I have the same issue with CentOS 7 client and foreman 3.1.3 with katello-4.3.1

I also use the same subscription-manager version subscription-manager-1.24.51-1

Here is the log entry from /var/log/rhsm/rhsmcertd.log:

Tue Jul 11 09:48:27 2023 [ERROR] unable to get lock, exiting
Tue Jul 11 09:49:26 2023 [INFO] rhsmcertd is shutting down...
Tue Jul 11 09:49:26 2023 [INFO] Starting rhsmcertd...
Tue Jul 11 09:49:26 2023 [INFO] Auto-attach interval: 1440.0 minutes [86400 seconds]
Tue Jul 11 09:49:26 2023 [INFO] Cert check interval: 5.0 minutes [300 seconds]
Tue Jul 11 09:49:26 2023 [INFO] Waiting 2.0 minutes plus 58433 splay seconds [58553 seconds total] before performing first auto-attach.
Tue Jul 11 09:49:26 2023 [INFO] Waiting 2.0 minutes plus 264 splay seconds [384 seconds total] before performing first cert check.
Tue Jul 11 09:55:51 2023 [WARN] (Cert Check) Update failed (1), retry will occur on next run.
Tue Jul 11 10:00:52 2023 [WARN] (Cert Check) Update failed (1), retry will occur on next run.
Tue Jul 11 10:05:52 2023 [WARN] (Cert Check) Update failed (1), retry will occur on next run.
Tue Jul 11 10:10:52 2023 [WARN] (Cert Check) Update failed (1), retry will occur on next run.
Tue Jul 11 10:15:52 2023 [WARN] (Cert Check) Update failed (1), retry will occur on next run.
Tue Jul 11 10:20:52 2023 [WARN] (Cert Check) Update failed (1), retry will occur on next run.
Tue Jul 11 10:25:52 2023 [WARN] (Cert Check) Update failed (1), retry will occur on next run.
Tue Jul 11 10:30:52 2023 [WARN] (Cert Check) Update failed (1), retry will occur on next run.

in one of the articles I saw it was recommended to use the latest version of subscription-manager.

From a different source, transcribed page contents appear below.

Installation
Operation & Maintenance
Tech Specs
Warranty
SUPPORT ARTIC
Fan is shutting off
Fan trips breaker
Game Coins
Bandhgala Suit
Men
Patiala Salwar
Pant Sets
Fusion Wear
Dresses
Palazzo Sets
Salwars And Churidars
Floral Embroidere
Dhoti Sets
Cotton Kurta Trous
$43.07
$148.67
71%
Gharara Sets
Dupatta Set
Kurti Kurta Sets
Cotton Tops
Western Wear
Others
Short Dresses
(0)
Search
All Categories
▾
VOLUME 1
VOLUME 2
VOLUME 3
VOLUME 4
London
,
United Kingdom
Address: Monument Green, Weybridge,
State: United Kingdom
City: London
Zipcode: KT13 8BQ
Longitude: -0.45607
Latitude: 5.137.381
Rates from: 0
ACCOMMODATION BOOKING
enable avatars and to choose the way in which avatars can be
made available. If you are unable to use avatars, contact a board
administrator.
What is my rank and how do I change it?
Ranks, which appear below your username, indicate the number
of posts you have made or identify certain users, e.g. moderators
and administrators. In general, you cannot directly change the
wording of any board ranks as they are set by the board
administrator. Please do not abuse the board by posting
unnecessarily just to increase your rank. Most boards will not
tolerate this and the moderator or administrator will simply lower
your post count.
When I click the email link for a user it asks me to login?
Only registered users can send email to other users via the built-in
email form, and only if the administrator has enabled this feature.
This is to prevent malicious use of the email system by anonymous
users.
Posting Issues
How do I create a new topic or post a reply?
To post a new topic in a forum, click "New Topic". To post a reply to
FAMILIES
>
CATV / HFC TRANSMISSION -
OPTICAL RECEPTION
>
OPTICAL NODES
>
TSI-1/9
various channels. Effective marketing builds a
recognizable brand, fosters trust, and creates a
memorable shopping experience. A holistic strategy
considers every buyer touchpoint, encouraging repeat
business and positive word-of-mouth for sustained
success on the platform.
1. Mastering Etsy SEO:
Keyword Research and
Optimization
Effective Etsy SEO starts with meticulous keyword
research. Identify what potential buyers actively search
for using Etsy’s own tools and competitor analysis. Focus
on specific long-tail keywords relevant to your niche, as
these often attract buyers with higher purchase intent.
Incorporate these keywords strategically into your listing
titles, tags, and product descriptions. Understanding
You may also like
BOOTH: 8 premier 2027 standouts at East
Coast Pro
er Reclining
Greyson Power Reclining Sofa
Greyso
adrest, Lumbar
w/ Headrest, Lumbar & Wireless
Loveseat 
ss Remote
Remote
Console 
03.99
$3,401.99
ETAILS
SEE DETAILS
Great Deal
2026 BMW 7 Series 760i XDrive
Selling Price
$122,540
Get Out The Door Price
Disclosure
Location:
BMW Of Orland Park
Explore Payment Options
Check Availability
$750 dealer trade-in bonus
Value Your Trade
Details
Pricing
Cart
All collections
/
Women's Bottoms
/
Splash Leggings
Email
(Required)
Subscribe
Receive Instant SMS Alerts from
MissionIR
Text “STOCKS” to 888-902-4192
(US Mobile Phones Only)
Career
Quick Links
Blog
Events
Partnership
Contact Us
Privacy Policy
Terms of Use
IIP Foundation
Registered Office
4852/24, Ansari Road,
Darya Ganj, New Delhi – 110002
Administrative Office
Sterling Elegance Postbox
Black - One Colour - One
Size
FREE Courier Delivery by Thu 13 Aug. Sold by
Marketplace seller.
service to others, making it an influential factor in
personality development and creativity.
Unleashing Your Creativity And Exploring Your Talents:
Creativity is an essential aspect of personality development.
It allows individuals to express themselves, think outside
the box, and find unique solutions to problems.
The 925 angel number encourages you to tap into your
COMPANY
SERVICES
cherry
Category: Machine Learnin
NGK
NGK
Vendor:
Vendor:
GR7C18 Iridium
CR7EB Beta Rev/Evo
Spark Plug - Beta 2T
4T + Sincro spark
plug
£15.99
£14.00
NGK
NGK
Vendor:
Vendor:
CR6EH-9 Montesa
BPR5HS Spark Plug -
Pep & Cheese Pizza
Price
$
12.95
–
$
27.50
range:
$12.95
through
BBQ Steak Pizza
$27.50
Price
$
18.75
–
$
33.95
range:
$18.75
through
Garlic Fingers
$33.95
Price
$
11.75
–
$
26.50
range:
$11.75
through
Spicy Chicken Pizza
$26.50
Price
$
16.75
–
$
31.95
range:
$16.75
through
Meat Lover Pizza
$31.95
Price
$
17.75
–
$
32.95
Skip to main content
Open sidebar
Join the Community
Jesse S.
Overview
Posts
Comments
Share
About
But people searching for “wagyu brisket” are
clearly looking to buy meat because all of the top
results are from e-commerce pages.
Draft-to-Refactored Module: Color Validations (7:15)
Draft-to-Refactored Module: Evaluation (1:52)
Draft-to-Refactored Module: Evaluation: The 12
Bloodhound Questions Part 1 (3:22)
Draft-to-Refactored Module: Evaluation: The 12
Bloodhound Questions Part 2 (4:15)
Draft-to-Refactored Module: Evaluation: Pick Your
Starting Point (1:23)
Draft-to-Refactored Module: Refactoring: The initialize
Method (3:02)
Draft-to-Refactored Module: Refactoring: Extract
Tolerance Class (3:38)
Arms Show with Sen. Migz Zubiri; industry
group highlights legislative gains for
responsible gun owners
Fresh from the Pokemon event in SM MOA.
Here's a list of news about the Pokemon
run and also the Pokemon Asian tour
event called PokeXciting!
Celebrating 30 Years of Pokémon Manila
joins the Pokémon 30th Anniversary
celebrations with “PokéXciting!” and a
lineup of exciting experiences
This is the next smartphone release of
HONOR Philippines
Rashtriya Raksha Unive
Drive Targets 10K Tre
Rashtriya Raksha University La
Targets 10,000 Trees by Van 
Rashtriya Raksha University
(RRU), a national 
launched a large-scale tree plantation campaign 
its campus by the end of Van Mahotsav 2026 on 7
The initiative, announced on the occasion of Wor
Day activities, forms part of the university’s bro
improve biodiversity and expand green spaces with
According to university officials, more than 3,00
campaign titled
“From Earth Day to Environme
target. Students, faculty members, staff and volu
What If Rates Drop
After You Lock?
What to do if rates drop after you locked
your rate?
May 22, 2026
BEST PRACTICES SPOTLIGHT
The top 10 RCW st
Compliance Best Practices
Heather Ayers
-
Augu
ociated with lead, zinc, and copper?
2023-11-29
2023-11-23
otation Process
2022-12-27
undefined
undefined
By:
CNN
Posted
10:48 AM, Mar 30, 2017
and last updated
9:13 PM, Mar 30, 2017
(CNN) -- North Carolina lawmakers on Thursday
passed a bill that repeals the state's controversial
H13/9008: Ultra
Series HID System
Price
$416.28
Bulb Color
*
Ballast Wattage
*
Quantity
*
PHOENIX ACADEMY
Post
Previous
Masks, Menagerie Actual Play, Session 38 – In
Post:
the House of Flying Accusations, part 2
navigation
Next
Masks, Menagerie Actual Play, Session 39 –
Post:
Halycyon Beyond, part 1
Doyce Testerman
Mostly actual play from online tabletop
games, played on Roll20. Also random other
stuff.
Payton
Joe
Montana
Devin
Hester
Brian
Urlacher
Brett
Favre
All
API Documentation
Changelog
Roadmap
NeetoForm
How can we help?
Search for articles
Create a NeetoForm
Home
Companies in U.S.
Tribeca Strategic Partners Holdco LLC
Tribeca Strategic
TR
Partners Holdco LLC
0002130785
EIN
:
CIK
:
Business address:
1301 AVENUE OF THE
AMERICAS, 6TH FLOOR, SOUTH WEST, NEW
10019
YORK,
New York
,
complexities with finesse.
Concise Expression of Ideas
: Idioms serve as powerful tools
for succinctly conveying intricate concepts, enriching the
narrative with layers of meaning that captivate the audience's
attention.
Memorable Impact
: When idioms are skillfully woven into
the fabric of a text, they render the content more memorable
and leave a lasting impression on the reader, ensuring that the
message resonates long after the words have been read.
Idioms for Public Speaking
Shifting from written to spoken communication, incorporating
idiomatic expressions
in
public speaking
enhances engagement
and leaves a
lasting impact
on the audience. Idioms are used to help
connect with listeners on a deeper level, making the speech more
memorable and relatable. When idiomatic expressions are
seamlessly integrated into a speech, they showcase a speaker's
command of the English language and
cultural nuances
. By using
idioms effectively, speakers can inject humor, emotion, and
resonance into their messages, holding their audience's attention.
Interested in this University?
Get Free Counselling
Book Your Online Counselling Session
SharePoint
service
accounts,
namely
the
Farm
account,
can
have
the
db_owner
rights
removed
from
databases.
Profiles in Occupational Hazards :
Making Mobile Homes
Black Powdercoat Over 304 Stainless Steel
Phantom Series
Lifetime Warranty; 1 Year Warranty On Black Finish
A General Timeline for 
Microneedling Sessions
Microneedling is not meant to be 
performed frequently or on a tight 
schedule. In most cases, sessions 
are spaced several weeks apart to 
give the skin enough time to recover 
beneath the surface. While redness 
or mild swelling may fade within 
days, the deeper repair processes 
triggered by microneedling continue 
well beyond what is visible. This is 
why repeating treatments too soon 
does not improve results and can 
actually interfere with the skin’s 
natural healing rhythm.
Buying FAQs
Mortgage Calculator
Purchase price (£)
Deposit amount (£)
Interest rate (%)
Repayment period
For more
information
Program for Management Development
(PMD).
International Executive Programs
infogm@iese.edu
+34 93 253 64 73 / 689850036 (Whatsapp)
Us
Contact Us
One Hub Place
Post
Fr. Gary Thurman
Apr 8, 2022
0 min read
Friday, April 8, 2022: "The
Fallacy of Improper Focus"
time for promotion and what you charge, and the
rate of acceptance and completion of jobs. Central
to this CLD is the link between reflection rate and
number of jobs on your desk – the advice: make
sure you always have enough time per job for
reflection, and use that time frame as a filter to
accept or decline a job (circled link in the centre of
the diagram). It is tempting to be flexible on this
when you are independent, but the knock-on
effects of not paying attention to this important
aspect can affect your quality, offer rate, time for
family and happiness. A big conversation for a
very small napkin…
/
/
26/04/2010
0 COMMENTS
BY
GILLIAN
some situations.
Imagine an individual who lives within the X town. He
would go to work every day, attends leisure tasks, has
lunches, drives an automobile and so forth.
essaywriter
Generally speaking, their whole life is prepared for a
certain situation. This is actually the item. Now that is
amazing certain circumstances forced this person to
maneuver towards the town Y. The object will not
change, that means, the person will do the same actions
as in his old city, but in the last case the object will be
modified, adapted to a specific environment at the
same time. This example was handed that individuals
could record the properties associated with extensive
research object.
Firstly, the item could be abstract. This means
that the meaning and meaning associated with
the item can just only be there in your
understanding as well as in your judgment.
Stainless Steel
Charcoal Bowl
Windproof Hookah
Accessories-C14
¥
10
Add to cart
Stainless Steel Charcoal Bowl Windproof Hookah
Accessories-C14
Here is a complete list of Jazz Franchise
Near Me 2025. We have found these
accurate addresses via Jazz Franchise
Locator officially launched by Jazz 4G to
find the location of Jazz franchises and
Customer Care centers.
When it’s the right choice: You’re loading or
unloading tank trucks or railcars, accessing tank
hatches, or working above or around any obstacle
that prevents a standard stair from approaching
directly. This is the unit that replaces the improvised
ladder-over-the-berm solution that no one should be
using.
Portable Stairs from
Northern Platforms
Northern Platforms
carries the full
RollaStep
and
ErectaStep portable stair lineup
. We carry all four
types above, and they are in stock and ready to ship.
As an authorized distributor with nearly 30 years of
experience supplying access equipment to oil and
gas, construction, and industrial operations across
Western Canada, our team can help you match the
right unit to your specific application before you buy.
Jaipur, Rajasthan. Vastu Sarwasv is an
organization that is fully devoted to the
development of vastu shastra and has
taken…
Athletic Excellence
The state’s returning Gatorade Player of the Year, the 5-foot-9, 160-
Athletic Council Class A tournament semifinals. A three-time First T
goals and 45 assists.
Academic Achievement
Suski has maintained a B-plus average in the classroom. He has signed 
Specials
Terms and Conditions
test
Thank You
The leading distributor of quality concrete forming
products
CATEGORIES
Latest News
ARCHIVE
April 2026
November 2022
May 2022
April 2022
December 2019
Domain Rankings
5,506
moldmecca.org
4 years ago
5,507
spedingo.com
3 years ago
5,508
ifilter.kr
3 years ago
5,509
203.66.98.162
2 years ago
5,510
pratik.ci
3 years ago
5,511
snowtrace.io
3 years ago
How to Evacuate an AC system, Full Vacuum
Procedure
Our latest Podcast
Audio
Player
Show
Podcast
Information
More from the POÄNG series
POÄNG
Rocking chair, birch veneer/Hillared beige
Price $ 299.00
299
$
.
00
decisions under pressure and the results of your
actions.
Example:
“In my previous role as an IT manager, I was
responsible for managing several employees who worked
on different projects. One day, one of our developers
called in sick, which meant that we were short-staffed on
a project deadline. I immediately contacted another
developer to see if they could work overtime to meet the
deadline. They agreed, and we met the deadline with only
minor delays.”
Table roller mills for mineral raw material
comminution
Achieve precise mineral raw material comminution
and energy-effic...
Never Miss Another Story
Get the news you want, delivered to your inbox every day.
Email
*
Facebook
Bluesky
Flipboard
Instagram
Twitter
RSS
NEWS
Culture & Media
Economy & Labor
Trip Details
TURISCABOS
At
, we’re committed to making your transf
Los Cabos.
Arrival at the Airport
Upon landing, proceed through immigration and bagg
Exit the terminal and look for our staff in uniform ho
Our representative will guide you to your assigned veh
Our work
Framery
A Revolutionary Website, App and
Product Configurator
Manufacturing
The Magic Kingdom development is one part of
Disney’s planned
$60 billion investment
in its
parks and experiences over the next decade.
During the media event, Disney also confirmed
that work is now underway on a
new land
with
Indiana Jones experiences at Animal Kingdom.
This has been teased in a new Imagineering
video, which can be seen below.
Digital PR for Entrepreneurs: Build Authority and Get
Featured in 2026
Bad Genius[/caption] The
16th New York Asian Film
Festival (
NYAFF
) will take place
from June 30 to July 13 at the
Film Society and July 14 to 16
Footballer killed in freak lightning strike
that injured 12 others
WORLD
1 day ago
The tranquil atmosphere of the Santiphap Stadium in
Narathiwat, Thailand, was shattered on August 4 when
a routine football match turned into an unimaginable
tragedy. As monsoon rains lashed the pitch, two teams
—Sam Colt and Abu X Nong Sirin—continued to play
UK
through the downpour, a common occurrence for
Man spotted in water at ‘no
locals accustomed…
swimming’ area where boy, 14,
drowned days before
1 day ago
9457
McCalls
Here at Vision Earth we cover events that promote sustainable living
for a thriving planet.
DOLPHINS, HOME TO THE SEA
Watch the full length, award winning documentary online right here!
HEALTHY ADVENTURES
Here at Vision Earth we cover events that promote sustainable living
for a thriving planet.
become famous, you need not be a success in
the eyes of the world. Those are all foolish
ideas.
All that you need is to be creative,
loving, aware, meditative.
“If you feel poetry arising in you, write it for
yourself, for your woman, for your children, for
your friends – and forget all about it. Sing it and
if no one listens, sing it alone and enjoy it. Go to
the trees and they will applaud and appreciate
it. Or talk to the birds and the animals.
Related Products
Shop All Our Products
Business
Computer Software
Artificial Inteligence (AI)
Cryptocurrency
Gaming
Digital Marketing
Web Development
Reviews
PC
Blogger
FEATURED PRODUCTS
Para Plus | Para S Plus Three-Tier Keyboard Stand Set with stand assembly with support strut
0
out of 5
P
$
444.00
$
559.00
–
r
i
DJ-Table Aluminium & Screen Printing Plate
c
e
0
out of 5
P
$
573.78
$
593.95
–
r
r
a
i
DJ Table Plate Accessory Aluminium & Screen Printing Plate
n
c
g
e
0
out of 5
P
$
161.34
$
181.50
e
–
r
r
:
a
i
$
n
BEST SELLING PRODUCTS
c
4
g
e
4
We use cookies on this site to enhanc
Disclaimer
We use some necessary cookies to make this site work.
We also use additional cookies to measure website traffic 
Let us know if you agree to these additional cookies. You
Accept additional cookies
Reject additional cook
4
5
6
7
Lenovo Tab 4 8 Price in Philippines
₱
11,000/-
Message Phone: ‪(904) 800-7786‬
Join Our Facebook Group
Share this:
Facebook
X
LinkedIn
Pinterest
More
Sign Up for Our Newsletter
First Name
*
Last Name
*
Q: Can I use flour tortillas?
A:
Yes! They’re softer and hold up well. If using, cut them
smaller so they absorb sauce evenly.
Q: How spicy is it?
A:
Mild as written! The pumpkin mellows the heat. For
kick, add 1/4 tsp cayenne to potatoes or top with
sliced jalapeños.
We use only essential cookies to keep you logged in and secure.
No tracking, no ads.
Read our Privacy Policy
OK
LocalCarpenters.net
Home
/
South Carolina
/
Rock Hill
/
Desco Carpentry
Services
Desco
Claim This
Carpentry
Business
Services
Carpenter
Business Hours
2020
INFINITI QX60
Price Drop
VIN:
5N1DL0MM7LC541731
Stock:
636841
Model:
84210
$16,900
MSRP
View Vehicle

I couldn’t test this myself though.

I had the same issue and after a few days of troubleshooting I found a solution that worked for me.

I did a strace on the rhsmcertd process

strace -e trace=open,write -f -p <pid> -o strace.log

And it told me, that a required module is missing

write(2, "    ", 4)               = 4
write(2, "import requests\n", 16) = 16
close(4)                          = 0
munmap(0x7fe7b848f000, 4096)      = 0
write(2, "ImportError", 11)       = 11
write(2, ": ", 2)                 = 2
write(2, "No module named requests", 24) = 24
write(2, "\n", 1)                 = 1

You can easily install it with

yum install python-requests.noarch 

And after restarting the rhsmcertd.service everything worked as intended. It seems like this problem only occurs on CentOS 7 and not RHEL 7 etc.